Religion

Algérie. Les ibadites, penseurs de la réforme de l’islam

L’historien Augustin Jomier a étudié les évolutions doctrinaires des oulémas ibadites implantés à la fin du XIXe siècle dans les communautés berbères du nord du Sahara. Il éclaire d’un jour nouveau les relations des religieux avec le pouvoir colonial puis avec le Front de libération nationale (FLN).

Ghardaïa, « capitale » du M’zab, fondée par les ibadites au XIe siècle, ca. 1920

Le réformisme musulman a gagné le M’zab, une région désertique du sud de l’Algérie, il y a presque un siècle, et c’est à l’histoire de son implantation et de son développement qu’est consacré un ouvrage savant tiré d’une thèse soutenue à l’université du Mans, qui a obtenu le prix 2021 du premier livre de la chaire d’études sur le fait religieux de Sciences Po Paris.

Les sept ksars, des villages fortifiés alignés le long de l’oued Mzab et peuplés par moins de 60 000 Berbères, ont une forte originalité. Avec le djebel Nefoussa en Libye, l’ile de Djerba en Tunisie, ces villages du M’zab ont été les refuges de l’ibadisme maghrébin, une école méconnue de l’islam apparue dans la succession tumultueuse qui a suivi la mort du troisième calife au VIIe siècle.

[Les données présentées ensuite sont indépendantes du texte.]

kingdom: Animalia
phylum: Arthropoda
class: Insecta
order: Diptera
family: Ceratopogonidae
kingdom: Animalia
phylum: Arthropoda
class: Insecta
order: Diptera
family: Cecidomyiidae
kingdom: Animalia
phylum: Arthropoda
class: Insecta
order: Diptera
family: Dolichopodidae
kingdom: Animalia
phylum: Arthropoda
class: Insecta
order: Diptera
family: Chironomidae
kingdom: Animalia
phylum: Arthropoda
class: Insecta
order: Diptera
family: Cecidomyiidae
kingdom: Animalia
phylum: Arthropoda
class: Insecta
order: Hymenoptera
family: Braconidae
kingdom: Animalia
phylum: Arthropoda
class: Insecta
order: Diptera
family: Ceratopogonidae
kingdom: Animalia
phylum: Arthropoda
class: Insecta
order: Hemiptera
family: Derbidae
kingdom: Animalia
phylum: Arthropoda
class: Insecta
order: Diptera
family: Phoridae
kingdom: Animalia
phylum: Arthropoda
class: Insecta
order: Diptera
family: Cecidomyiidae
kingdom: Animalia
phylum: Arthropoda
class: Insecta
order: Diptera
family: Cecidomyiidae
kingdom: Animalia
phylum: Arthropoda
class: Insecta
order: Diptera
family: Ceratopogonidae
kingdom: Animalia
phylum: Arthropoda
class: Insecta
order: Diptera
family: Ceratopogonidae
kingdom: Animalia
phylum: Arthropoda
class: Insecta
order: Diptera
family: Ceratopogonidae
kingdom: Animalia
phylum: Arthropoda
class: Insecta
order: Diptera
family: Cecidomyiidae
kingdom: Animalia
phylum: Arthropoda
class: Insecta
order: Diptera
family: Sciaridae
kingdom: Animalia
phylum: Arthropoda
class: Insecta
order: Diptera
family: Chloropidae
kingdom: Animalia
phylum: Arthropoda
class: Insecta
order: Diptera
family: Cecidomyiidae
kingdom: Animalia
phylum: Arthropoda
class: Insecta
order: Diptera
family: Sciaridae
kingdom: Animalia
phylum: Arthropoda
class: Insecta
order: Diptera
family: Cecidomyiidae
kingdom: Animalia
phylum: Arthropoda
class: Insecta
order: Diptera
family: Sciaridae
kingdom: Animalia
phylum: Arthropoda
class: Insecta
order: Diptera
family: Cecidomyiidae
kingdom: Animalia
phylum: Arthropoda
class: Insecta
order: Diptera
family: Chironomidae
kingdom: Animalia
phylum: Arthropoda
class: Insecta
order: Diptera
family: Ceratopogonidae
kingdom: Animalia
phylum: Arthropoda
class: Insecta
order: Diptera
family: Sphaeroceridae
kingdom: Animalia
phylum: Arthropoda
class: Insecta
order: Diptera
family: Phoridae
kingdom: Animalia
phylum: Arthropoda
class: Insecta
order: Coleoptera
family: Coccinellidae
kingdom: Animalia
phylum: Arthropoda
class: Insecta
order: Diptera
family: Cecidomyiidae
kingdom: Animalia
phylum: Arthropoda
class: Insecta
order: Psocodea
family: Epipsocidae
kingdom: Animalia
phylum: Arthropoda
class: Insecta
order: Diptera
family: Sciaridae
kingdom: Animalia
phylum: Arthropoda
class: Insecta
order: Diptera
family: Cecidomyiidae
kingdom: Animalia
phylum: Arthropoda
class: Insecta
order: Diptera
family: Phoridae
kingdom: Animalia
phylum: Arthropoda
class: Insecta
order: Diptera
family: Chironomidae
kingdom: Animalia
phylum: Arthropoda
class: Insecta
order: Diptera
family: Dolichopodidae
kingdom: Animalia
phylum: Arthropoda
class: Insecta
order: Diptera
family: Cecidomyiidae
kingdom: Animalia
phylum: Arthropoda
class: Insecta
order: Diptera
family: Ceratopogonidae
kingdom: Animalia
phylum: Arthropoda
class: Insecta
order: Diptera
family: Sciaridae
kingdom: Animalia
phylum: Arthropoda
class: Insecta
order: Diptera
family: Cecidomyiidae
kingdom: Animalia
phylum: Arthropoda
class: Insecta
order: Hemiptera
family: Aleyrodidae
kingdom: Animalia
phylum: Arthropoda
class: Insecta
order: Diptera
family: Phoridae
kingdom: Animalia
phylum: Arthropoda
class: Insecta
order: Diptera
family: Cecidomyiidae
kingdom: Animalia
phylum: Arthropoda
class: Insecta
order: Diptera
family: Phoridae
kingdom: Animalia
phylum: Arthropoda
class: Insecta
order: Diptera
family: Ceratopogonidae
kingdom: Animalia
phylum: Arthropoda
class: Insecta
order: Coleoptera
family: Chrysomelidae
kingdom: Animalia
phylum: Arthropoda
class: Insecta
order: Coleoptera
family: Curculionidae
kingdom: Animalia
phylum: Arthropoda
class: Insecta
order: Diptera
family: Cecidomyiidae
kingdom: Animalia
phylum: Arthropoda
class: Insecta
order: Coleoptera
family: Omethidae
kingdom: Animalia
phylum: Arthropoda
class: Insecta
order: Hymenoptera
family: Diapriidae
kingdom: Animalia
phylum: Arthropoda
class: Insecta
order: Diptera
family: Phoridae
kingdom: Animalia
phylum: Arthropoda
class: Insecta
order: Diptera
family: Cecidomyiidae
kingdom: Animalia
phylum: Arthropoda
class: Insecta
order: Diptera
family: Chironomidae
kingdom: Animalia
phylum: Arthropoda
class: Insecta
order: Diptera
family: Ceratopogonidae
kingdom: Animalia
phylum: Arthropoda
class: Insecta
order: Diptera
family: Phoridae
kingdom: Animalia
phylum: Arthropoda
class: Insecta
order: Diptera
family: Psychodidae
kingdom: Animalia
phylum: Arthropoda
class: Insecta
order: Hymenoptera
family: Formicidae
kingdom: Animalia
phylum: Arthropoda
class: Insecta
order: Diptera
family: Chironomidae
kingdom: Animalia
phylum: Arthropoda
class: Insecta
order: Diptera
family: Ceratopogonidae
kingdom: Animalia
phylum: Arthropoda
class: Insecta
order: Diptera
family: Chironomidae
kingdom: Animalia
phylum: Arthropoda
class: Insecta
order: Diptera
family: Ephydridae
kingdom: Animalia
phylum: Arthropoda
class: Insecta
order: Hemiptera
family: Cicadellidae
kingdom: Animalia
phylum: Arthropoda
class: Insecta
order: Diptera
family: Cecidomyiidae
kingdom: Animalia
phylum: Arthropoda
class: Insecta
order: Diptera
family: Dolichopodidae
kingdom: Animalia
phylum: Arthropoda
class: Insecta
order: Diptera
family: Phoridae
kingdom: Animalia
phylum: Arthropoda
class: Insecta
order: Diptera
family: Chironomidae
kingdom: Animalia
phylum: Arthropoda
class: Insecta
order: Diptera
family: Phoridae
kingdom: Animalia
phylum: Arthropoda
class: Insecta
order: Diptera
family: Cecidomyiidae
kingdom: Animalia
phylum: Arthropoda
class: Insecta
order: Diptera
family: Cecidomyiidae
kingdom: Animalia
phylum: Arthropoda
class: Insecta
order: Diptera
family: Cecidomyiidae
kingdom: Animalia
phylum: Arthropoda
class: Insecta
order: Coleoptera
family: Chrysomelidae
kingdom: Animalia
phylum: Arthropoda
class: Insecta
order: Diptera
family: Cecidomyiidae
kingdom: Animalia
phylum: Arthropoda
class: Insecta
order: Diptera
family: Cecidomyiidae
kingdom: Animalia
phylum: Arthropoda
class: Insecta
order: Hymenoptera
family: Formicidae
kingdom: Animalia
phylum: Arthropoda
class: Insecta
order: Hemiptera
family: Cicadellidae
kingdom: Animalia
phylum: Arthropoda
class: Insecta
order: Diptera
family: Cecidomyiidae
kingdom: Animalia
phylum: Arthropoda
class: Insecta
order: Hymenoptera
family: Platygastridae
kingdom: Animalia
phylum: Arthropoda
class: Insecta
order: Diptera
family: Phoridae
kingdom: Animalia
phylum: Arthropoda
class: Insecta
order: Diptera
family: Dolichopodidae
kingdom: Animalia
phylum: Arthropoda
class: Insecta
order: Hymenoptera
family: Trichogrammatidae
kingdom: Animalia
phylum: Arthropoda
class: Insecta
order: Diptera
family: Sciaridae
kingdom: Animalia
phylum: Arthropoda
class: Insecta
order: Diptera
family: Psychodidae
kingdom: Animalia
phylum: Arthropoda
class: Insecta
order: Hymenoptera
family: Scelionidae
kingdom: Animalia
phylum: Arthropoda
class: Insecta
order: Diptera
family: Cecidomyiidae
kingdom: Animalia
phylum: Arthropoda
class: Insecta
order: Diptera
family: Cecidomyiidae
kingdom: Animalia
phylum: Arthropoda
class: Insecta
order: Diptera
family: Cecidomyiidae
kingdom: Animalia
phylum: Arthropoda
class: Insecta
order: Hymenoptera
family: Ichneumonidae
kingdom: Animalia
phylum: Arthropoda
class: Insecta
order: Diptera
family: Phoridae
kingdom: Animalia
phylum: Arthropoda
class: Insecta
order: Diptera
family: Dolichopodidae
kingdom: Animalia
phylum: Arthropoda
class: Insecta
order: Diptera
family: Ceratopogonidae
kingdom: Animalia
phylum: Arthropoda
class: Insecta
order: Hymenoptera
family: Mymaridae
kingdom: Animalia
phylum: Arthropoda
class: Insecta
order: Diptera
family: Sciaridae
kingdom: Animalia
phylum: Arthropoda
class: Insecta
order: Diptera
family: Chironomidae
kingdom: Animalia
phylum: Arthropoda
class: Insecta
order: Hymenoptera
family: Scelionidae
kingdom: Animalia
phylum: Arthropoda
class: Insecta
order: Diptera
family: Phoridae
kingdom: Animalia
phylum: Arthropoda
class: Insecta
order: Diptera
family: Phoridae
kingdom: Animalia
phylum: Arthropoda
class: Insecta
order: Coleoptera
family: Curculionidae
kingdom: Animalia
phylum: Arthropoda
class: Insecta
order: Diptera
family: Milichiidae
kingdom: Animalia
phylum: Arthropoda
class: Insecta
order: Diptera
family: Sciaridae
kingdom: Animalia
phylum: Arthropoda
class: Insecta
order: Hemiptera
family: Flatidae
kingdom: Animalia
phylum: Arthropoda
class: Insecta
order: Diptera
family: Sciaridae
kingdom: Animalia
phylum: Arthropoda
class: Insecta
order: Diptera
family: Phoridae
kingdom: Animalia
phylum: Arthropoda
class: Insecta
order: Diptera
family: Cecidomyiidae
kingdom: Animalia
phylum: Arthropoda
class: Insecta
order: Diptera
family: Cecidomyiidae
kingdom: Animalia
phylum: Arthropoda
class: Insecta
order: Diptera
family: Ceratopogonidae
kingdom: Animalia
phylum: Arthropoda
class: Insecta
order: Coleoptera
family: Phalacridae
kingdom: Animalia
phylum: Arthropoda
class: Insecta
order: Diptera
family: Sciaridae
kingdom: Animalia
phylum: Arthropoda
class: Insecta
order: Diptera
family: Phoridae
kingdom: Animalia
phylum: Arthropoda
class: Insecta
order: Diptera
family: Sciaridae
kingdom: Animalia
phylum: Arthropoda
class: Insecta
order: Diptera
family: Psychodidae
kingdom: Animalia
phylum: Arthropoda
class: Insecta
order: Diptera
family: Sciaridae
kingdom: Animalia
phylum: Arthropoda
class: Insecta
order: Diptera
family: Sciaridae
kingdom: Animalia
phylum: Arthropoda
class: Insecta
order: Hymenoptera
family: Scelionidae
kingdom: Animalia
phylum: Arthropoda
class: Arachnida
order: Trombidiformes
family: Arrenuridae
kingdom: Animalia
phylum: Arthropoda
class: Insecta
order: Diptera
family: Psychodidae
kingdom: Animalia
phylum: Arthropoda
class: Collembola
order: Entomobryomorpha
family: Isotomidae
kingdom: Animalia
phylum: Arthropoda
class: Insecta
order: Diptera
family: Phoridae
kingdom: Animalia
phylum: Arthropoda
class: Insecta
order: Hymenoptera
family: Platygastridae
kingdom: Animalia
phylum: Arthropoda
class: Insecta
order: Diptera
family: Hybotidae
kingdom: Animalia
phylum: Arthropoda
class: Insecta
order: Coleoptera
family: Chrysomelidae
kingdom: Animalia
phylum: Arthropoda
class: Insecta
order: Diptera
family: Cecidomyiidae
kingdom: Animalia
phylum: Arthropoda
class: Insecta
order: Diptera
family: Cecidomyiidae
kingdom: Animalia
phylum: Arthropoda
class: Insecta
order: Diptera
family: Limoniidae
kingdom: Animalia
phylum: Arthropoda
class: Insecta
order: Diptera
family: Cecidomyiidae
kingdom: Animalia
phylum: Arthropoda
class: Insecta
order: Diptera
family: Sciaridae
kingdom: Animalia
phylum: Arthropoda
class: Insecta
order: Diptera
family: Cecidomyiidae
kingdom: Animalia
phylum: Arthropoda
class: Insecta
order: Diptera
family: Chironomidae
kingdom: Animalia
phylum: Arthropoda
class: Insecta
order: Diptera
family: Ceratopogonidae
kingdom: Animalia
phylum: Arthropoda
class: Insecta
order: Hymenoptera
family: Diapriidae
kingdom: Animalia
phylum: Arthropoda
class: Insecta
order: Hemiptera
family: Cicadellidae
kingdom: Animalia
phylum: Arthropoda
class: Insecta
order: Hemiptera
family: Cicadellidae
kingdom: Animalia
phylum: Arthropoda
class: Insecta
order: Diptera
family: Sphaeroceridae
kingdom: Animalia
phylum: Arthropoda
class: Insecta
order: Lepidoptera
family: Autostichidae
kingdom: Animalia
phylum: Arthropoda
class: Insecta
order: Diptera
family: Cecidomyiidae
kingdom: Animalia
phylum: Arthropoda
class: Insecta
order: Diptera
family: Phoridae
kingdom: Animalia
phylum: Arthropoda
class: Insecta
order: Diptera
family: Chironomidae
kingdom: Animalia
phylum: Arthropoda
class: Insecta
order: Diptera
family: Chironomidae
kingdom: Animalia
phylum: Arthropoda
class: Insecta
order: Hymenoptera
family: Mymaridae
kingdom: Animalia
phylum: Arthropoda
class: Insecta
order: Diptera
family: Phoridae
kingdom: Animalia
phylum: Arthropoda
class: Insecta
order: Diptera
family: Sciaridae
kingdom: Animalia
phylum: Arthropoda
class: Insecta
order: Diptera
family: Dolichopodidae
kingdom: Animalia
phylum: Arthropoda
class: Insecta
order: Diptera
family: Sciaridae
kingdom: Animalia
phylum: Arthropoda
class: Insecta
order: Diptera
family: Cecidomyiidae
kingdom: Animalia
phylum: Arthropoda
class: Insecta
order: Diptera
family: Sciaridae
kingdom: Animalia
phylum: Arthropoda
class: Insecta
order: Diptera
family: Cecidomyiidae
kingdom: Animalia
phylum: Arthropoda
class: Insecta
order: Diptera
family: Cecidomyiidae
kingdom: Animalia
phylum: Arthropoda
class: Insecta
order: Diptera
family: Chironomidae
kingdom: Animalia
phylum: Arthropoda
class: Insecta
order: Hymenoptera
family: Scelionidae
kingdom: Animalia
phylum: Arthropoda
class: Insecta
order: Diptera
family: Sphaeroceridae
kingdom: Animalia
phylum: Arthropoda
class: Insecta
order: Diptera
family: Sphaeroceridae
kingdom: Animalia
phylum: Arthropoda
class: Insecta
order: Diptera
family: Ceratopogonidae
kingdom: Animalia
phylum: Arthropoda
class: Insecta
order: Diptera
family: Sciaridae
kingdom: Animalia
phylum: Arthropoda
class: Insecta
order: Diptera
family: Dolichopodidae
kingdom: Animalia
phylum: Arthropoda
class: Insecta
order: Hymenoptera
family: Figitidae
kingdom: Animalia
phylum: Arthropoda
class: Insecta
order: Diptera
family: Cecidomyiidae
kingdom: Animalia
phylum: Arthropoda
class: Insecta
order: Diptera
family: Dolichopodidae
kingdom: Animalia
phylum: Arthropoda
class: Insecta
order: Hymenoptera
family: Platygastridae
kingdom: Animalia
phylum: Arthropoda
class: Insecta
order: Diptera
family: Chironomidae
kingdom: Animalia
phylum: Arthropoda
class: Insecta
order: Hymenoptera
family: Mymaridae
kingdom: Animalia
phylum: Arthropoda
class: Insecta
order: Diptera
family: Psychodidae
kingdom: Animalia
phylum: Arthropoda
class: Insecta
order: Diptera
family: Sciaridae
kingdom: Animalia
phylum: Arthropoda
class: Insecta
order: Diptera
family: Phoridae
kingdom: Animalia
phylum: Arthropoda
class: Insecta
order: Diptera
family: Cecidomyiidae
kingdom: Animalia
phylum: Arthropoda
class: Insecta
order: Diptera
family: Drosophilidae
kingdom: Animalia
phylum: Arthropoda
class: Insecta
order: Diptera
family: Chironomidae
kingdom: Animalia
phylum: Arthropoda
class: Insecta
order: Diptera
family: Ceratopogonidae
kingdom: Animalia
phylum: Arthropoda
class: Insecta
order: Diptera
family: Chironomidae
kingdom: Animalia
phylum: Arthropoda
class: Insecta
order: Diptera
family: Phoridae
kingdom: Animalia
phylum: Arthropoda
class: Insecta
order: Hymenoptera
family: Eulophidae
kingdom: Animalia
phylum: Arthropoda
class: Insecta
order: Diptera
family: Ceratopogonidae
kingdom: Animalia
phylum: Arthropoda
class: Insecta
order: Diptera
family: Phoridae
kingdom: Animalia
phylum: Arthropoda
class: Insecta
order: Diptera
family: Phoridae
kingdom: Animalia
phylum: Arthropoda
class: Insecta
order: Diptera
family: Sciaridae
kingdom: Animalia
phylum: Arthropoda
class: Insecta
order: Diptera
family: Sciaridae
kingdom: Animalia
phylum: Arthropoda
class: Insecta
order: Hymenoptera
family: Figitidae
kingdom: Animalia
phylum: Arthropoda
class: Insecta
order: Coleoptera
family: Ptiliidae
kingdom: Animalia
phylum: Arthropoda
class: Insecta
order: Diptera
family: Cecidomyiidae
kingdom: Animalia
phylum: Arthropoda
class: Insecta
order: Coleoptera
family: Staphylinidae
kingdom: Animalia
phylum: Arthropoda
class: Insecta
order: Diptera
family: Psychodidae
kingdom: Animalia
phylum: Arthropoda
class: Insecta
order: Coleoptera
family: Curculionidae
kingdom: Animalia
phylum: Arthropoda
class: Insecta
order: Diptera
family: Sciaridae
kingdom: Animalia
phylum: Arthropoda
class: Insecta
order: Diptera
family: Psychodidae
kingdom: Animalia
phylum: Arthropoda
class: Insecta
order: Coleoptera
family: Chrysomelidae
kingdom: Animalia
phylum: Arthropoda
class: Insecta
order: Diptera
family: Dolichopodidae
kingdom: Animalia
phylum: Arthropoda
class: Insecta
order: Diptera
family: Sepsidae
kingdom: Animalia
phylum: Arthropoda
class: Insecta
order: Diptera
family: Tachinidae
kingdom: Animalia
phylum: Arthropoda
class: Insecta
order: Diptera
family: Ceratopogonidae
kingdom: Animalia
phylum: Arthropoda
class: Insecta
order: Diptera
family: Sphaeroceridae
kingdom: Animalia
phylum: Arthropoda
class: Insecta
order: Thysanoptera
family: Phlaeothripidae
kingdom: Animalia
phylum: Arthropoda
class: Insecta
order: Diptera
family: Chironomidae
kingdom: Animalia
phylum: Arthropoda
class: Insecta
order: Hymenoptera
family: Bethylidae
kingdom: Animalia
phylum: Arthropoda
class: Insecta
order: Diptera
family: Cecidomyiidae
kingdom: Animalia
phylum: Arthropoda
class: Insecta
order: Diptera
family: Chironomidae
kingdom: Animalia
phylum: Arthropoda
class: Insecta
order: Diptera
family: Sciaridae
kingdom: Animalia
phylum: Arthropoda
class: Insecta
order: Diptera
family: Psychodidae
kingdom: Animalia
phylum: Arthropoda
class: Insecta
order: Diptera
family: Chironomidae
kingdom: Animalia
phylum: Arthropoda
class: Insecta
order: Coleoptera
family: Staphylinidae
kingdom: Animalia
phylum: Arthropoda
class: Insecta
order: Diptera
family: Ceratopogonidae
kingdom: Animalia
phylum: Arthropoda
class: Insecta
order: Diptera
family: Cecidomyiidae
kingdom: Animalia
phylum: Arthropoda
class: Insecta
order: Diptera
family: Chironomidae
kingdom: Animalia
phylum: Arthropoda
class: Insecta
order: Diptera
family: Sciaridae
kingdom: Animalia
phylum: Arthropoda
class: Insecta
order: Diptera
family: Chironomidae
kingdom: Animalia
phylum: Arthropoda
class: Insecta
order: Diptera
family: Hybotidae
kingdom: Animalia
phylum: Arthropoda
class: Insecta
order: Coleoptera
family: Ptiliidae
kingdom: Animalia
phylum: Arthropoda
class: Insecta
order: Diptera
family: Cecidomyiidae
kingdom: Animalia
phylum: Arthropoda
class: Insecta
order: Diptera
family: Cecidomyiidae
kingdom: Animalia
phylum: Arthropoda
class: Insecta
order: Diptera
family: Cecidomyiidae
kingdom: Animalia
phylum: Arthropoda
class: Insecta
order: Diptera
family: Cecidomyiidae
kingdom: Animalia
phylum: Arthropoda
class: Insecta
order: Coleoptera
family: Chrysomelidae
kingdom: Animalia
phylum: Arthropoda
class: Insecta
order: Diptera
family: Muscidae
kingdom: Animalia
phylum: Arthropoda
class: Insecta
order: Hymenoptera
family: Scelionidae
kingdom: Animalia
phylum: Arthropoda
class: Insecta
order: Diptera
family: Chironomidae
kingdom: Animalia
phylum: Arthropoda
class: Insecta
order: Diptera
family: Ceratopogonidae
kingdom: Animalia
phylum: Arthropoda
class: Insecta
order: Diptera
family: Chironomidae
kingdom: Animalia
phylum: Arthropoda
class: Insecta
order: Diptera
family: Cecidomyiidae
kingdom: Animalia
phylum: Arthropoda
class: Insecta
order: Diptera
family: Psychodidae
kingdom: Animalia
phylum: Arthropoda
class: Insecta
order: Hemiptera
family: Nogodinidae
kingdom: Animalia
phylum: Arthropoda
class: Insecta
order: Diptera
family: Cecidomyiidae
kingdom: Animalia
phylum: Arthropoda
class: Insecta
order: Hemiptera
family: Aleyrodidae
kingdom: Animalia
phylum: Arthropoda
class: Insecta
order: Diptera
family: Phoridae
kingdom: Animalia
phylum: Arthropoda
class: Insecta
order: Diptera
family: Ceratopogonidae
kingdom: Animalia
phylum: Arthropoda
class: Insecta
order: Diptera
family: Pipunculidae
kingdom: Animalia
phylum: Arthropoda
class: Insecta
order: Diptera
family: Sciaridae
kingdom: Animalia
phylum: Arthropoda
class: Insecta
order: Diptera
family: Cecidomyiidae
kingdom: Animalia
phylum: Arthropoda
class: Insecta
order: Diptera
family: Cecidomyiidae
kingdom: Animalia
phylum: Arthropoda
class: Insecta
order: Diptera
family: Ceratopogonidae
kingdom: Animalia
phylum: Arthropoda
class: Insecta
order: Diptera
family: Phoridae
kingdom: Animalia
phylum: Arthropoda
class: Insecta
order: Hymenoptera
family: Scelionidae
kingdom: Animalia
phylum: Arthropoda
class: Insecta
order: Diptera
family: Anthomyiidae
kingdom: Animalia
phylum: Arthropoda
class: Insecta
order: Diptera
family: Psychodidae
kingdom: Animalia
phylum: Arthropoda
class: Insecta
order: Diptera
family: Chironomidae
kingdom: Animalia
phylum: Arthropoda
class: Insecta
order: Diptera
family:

Pendant près de 150 ans, la doctrine s’est incarnée dans un État, l’imamat rustumide, qui a dominé le Maghreb et le sud de la péninsule Arabique. Les Omanais sont encore en majorité ibadites. La colonisation qui annexe le M’zab à l’Algérie française en 1882 bouleverse le statu quo, notamment religieux, inverse les flux commerciaux du sud vers la Méditerranée ; le pouvoir qui était local, loin d’Alger et de la suzeraineté ottomane, passe aux mains des officiers français des territoires militaires du sud qui l’exercent de loin.

Un usage religieux et de pouvoir

Face à eux, les oulémas — les savants musulmans — habitués à circuler entre Le Caire, Tunis, Alger et le M’zab, s’emparent peu à peu de l’idée de la réforme musulmane qui gagne alors le monde islamique et en font un usage à la fois religieux et de pouvoir. Ils s’affrontent aux conservateurs qui refusent les innovations et s’accommodent tant bien que mal du pouvoir colonial dans un jeu parsemé d’ambiguïtés.

De nombreux progrès matériels bousculent la vie quotidienne, de la poste au télégramme ou à la presse, que les uns acceptent et que les autres récusent. Mais surtout, le réformisme ibadite s’articule avec le mouvement des Oulémas musulmans d’Algérie (OUMA) apparu en 1932, sunnite et de rite malékite — doctrinalement différent donc — qui bientôt dominera l’imaginaire algérien et fournira au FLN en lutte contre la France une grande partie de son idéologie.

Ce rapprochement facilitera l’intégration du M’zab dans l’Algérie indépendante. Augustin Jomier, historien et arabisant, a utilisé des sources arabes et européennes pour renouveler notre compréhension de la colonisation en Algérie, de la capacité des Algériens à l’utiliser pour faire avancer leurs intérêts et ceux de leur pays. Loin des approches en noir et blanc des thuriféraires, il montre la complexité du réel à partir d’une minorité ethnique, les Mozabites, qui représentent moins de 1 % de la population algérienne, mais offrent un kaléidoscope fascinant de l’évolution du pays au siècle dernier.